The committee, which is chaired by Conservative MP Dr Sarah Wollaston, is specifically looking into what the government's policy priorities should be for addressing childhood obesity. Oliver will be asked whether the Conservative administration should intervene further in the diets of children after his Feed Me Better campaign saw the previous Labour government clean up school dinners.
The Health Committee inquiry comes after Jeremy Hunt warned that around 20% of children in the UK were considered obese, a situation the health secretary described as a "great scandal".

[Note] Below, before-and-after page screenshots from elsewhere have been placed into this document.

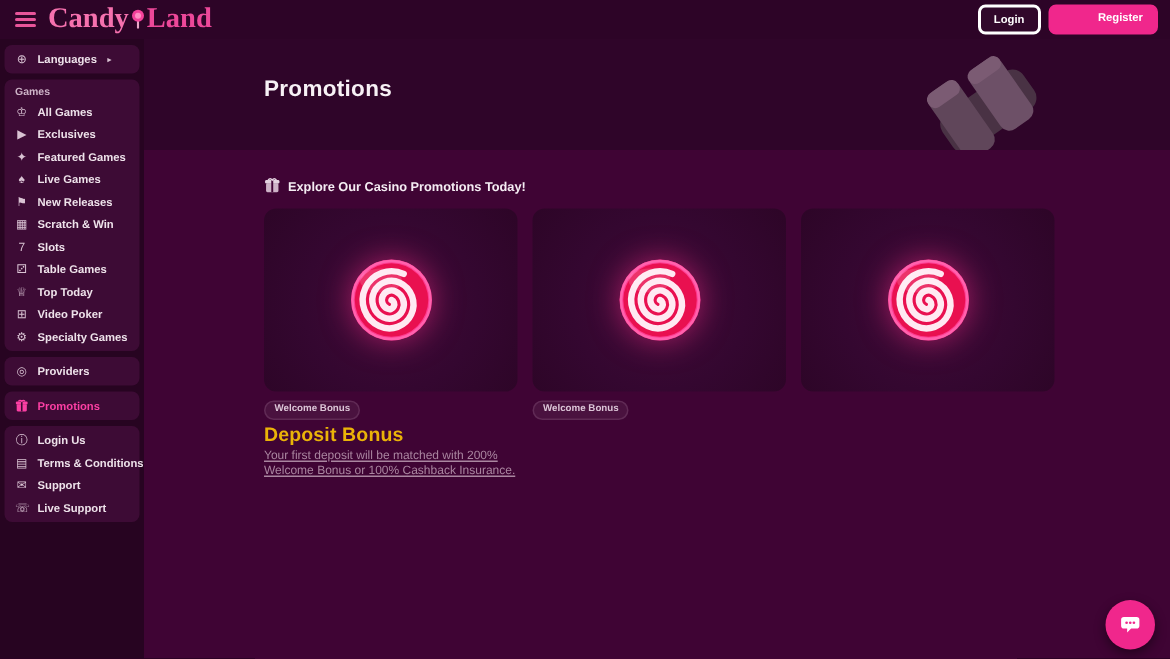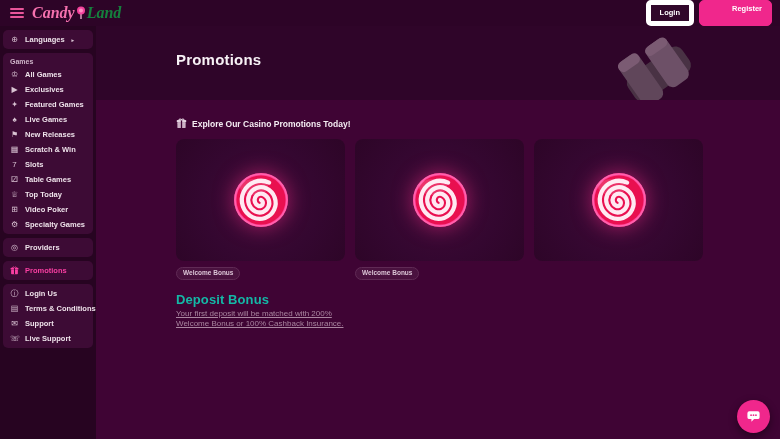--- a/index.html
+++ b/index.html
@@ -12,7 +12,7 @@
   .burger{width:14px;height:10px;display:flex;flex-direction:column;justify-content:space-between;cursor:pointer;margin:0 8px 0 2px;}
   .burger i{display:block;height:2px;border-radius:2px;background:#e8559a;}
   .logo{display:flex;align-items:center;gap:1px;font-family:"Liberation Serif",serif;
-        font-style:italic;font-weight:bold;font-size:16px;cursor:pointer;}
+        font-weight:bold;font-size:19px;cursor:pointer;}
   .logo .c1{color:#f571ae;}
   .logo .c2{color:#15803d;}
   .auth{margin-left:auto;display:flex;gap:5px;}

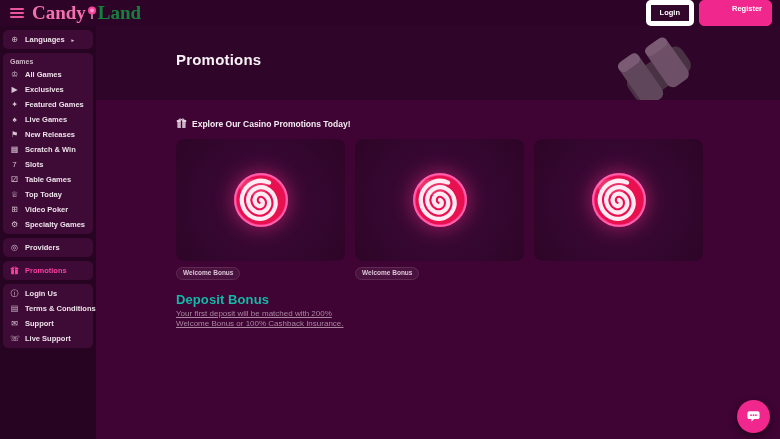--- a/index.html
+++ b/index.html
@@ -14,7 +14,7 @@
   .logo{display:flex;align-items:center;gap:1px;font-family:"Liberation Serif",serif;
         font-weight:bold;font-size:19px;cursor:pointer;}
   .logo .c1{color:#f571ae;}
-  .logo .c2{color:#15803d;}
+  .logo .c2{color:#ec4899;}
   .auth{margin-left:auto;display:flex;gap:5px;}
   .btn{font-family:"Liberation Sans",sans-serif;font-size:7.5px;font-weight:bold;color:#fff;
        border-radius:5px;padding:4px 9px;cursor:pointer;line-height:1;}

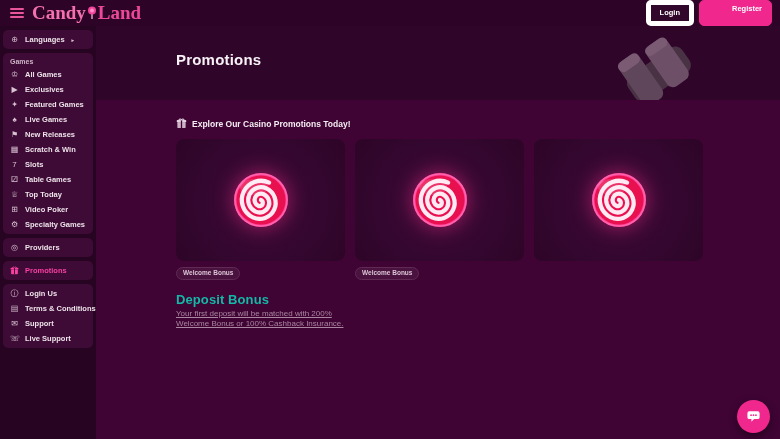--- a/index.html
+++ b/index.html
@@ -18,7 +18,7 @@
   .auth{margin-left:auto;display:flex;gap:5px;}
   .btn{font-family:"Liberation Sans",sans-serif;font-size:7.5px;font-weight:bold;color:#fff;
        border-radius:5px;padding:4px 9px;cursor:pointer;line-height:1;}
-  .btn.ghost{background:rgba(255,255,255,0.02);border:5px solid #ffffff;}
+  .btn.ghost{background:rgba(255,255,255,0.02);border:2px solid #ffffff;}
   .btn.solid{background:#f0278c;border:1px solid #f0278c;padding-left:32px;}
 
   

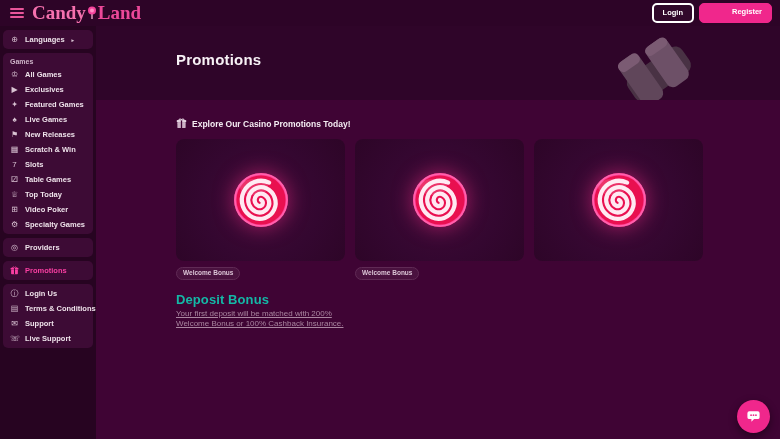--- a/index.html
+++ b/index.html
@@ -52,7 +52,7 @@
   .lolli{filter:drop-shadow(0 0 10px rgba(255,45,140,.55));}
   .badge{display:inline-block;margin-top:6px;background:#4a123f;border:1px solid #602a55;
          color:#dcc6d7;font-size:6.5px;font-weight:bold;padding:2px 6px;border-radius:8px;line-height:1;}
-  .card h3{margin:12px 0 2px;color:#14b8a6;font-size:13px;letter-spacing:.1px;}
+  .card h3{margin:2px 0 2px;color:#eab308;font-size:13px;letter-spacing:.1px;}
   .card p{margin:0;color:#aa86a0;font-size:8px;line-height:1.3;text-decoration:underline;}
 
   

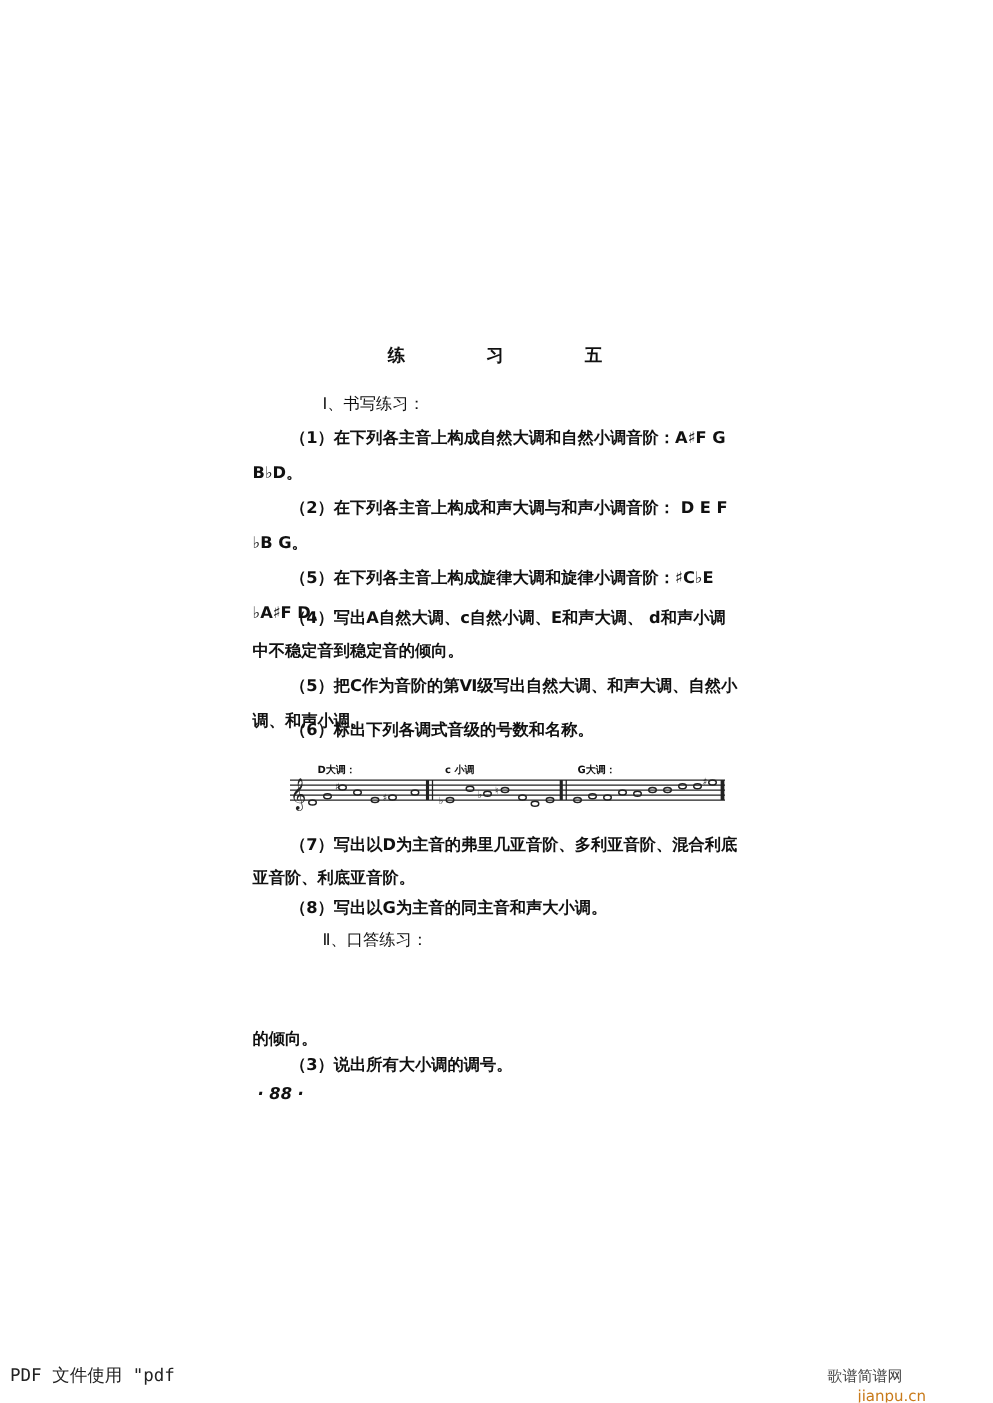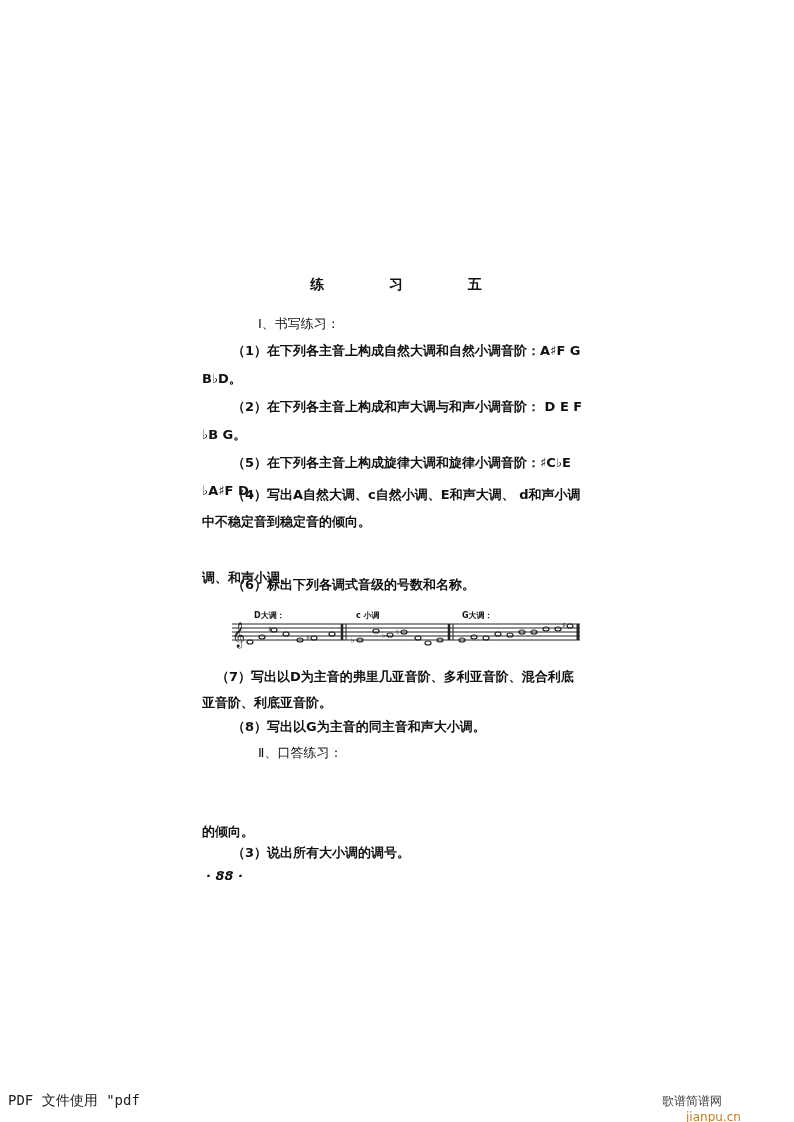--- a/index.html
+++ b/index.html
@@ -38,6 +38,7 @@
   <div class="line" style="left:232px; top:480px; top:486px;">（4）写出A自然大调、c自然小调、E和声大调、 d和声小调</div>
   <div class="line" style="left:202px; top:513px;">中不稳定音到稳定音的倾向。</div>
 
+  <div class="line" style="left:232px; top:541px;">（5）把C作为音阶的第Ⅵ级写出自然大调、和声大调、自然小</div>
   <div class="line" style="left:202px; top:569px;">调、和声小调。</div>
 
   <div class="line" style="left:232px; top:578px; top:576px;">（6）标出下列各调式音级的号数和名称。</div>

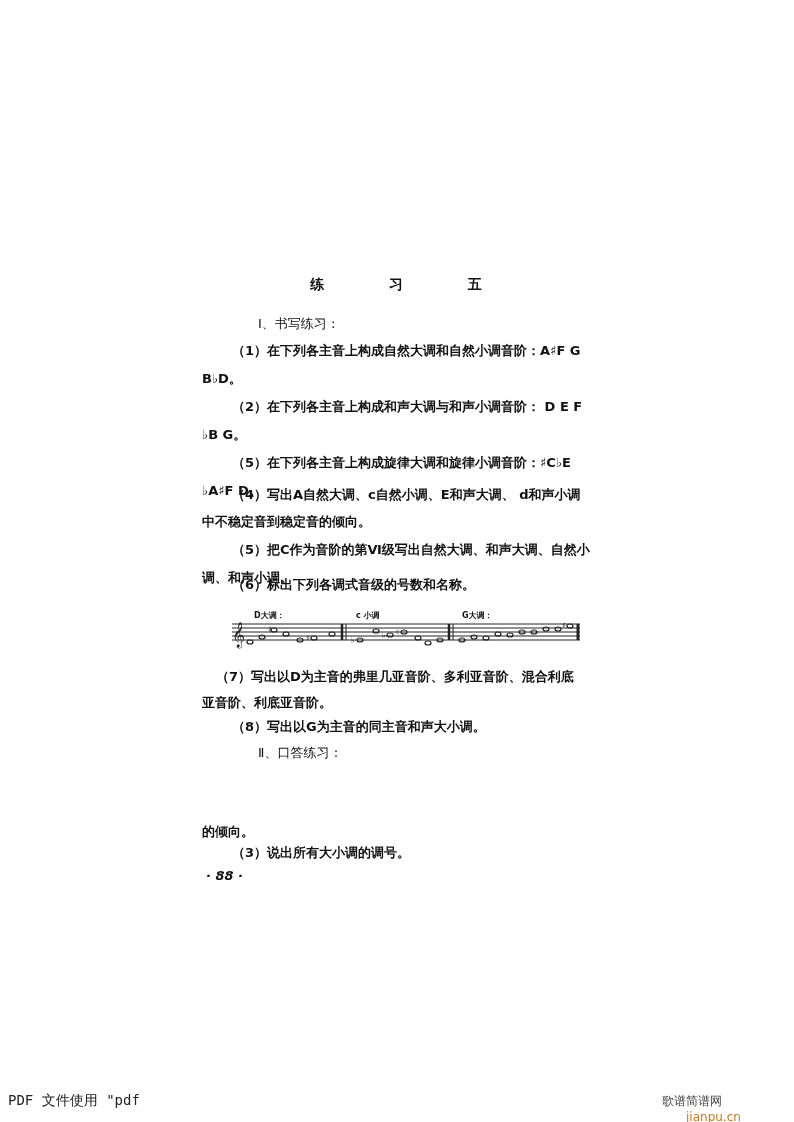--- a/index.html
+++ b/index.html
@@ -98,7 +98,7 @@
     <div style="position:absolute; left:234px; top:0px; font-size:8px; font-weight:bold;">G大调：</div>
   </div>
 
-  <div class="line" style="left:216px; top:668px;text-align:right;">（7）写出以D为主音的弗里几亚音阶、多利亚音阶、混合利底</div>
+  <div class="line" style="left:232px; top:668px;text-align:right;">（7）写出以D为主音的弗里几亚音阶、多利亚音阶、混合利底</div>
   <div class="line" style="left:202px; top:694px;">亚音阶、利底亚音阶。</div>
 
   <div class="line" style="left:232px; top:718px;">（8）写出以G为主音的同主音和声大小调。</div>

"I think at the start of a parliament you have a chance to put in place a national strategy to reducing diabetes and indeed particularly childhood obesity, which I think is a great scandal," the Press Association reported him saying. "Having one in five children at primary school clinically obese is something that we cannot say we accept as something that we're prepared to live with. We absolutely need to do something about that."
The health crisis has seen some MPs and groups call for a so-called "sugar tax", which would see the government introduce an extra levy on food producers with high-sugar products. Oliver, who infamously hit back at an Australian reporter in 2012 after he was accused of being overweight, has introduced a sugar tax of his own by adding 10p extra to non-alcoholic drinks in his chain of restaurants.
The millionaire is expected to give evidence at 4.10pm BST before the Health Committee. The session will be held in parliament's Wilson Room in Portcullis House and can been watched on Parliament TV.